How to make a barrel stove more efficient – 4 simple tips

Barrel stoves are a cheap option for heating a workshop, garage, or greenhouse. But if you are using a barrel stove often you’ll want to ensure you are not wasting energy and money. Thankfully making a barrel stove more efficient is easy with a few simple tricks.

Tip # 1. Add a second barrel as a heat exchanger.

A fire needs hot air rising up the flue to help draw air in through the fire. The hotter the air rising up the flue the faster that air flows and the more air is drawn in. That hot air in the flue provides an opportunity to add more heat into the room by using a heat exchanger. A popular barrel stove design is the double barrel wood stove, where the top barrel is the heat exchanger.

The heat exchanger is warmed by the hot air rising in the flue, making the double barrel wood stove significantly more efficiency than the barrel stove.

Professional tip: The heat exchanger usually has a fan blowing air through the heat exchanger, point the heat exchange where you want the warm air to circulate.

Add a second barrel as a heat exchanger

Tip # 2. Add a grate for the fire to sit on.

Adding a grate on which to build a fire is perhaps the easiest solution on this list. A fire needs 3 things to continue to burn, fuel, heat, and oxygen. Increasing any of these will make the fire burn hotter. A grate helps get my oxygen into where the fire needs it most, from underneath. Oxygen drawn in from underneath a fire increases the efficiency by allowing that oxygen to engulf the wood, therefore the flames don’t have to chase the oxygen.

Add a fire grate to keep the fire burn hotter

Add a grate that creates a gap of at least 2 inches from the base of the barrel to the bottom of the firewood, and you have very simply created the second most effective method of increasing the efficiency of a barrel stove.

Tip # 3. Only burn seasoned wood with a dry moisture content.
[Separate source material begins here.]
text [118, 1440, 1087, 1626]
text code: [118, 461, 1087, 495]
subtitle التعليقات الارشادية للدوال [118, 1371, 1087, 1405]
The drier the wood, the more heat you can generate from a fire. Wood that is not properly seasoned contains too much moisture which needs to be boiled off. Wet firewood takes energy away from the fire resulting in low temperature fires and lots of black smoke.

The best firewood has been properly seasoned (dried).

Tip # 4. Increase the thermal mass of the stove.

Adding thermal mass will help to radiate heat more evenly for longer. Once that thermal mass comes up to temperature, less firewood can be used to maintain an even temperature. There are 3 easy ways to increase the thermal mass of a barrel stove, a) add firebricks to the base of barrel stove, b) add masonry legs, c) use heavy gauge steel.

Add firebricks to the base of the barrel stove. Making a base from firebricks or fire clay inside the barrel will create a significant increase in thermal mass. Additionally the firebricks reflect some of the heat away from the base and out through the sides of the barrel. Heat radiating into the ground directly below the wood barrel stove is going to be wasted, so directing this out the sides makes more sense.

Add masonry legs. It won’t be possible to stop all the heat radiating downward, so when it gets there why not capture some of that heat. Most barrel stove kits come with thin cast iron legs. These do little by way of radiating heat, all they do is raise the barrel off the ground. Replacing the cast iron legs with cinder blocks, won’t take long, but is another easy and low cost way to add that extra thermal mass.

Use heavy gauge steel. The thicker the steel, the more thermal mass. It will take a slightly longer time to warm up (but not much), but the payback of a more even heat will be worth the weight. Additionally, a thicker material barrel will last longer than a thinner skinned barrel.

How do you know when your wood stove is operating efficiently?

Check the smoke coming from the chimney. As a general rule, the less smoke the more efficient the stove is operating.